Pippy Houldsworth Gallery is delighted to present a miniature installation by renowned Chinese conceptual artist, film-maker and activist, Ai Weiwei, in The Box, the gallery’s micro project space, from 27 April to 30 June 2012. Following the scale of his Sunflower Seeds project at Tate Modern, it was Weiwei’s fascination with the micro as well as the macro that led to his interest in The Box, and his presentation of a ‘living’ sculpture at Pippy Houldsworth Gallery, London.
Weiwei presents a cactus whose pot is built to house his hand-made ‘River Crab’ protagonist made in his workshop in Jingdezhen. River Crab, in Chinese, is a homonym for harmony as well as a popular euphemism for censorship in China. Set behind glass inside a white cube of only 40 by 40 by 40 centimetres, and floating inside a contained black space, is Weiwei’s darkly comic ‘arrangement’ a resilient metaphor and a quiet yet potent protest?

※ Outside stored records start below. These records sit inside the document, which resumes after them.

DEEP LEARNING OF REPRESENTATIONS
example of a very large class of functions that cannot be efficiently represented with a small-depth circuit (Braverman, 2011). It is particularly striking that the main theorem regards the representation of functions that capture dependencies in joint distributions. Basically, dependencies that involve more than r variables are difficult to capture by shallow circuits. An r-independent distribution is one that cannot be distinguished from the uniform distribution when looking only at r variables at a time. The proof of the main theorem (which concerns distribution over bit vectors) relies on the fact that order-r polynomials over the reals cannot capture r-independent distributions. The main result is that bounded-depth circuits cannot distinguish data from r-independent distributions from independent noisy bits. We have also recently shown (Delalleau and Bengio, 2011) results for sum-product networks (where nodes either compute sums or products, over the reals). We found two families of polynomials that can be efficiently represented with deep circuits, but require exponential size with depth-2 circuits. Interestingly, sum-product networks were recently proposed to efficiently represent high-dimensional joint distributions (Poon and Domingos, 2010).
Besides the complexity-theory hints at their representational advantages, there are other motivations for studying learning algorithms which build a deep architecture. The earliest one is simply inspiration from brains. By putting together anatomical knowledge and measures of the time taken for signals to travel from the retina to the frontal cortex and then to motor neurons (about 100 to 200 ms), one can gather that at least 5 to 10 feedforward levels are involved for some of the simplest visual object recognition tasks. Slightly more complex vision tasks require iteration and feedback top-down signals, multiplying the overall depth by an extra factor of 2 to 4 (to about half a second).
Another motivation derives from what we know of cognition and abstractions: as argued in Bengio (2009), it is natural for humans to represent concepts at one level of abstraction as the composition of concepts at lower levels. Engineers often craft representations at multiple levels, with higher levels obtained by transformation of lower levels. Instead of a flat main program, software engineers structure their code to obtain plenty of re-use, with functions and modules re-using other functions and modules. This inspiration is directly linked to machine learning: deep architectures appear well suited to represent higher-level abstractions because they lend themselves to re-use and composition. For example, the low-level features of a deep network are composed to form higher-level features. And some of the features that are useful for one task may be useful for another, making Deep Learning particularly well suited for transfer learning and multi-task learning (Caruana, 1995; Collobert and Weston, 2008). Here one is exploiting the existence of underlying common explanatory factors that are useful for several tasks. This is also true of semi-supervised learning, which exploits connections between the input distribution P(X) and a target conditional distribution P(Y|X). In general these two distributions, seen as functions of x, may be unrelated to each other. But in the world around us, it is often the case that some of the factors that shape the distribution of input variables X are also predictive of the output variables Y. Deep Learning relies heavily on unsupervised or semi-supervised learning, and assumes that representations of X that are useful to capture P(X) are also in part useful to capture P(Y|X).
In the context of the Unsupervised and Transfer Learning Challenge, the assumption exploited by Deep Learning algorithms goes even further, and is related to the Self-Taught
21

Ai Weiwei is one of the world's most prominent contemporary cultural figures and a vital force for social change. Last year, Weiwei was voted the most influential person in the art world in Art Review’s Power 100. Recent solo exhibitions include those at Jeu de Paume, Paris; Victoria & Albert Museum, London; Somerset House, London; Pulitzer Fountain, Grand Army Plaza at Central Park, New York; Fotomuseum Winterthur, Winterthur; Haus der Kunst, Munich; Galerie Urs Meile, Beijing-Lucerne, Lucerne, and The Unilever Series, Tate Modern, London. In June 2012, Weiwei will create the 2012 Serpentine Gallery Pavilion in collaboration with Herzog & de Meuron, an occasion for which it is hoped that the artist may be able to travel from China to London.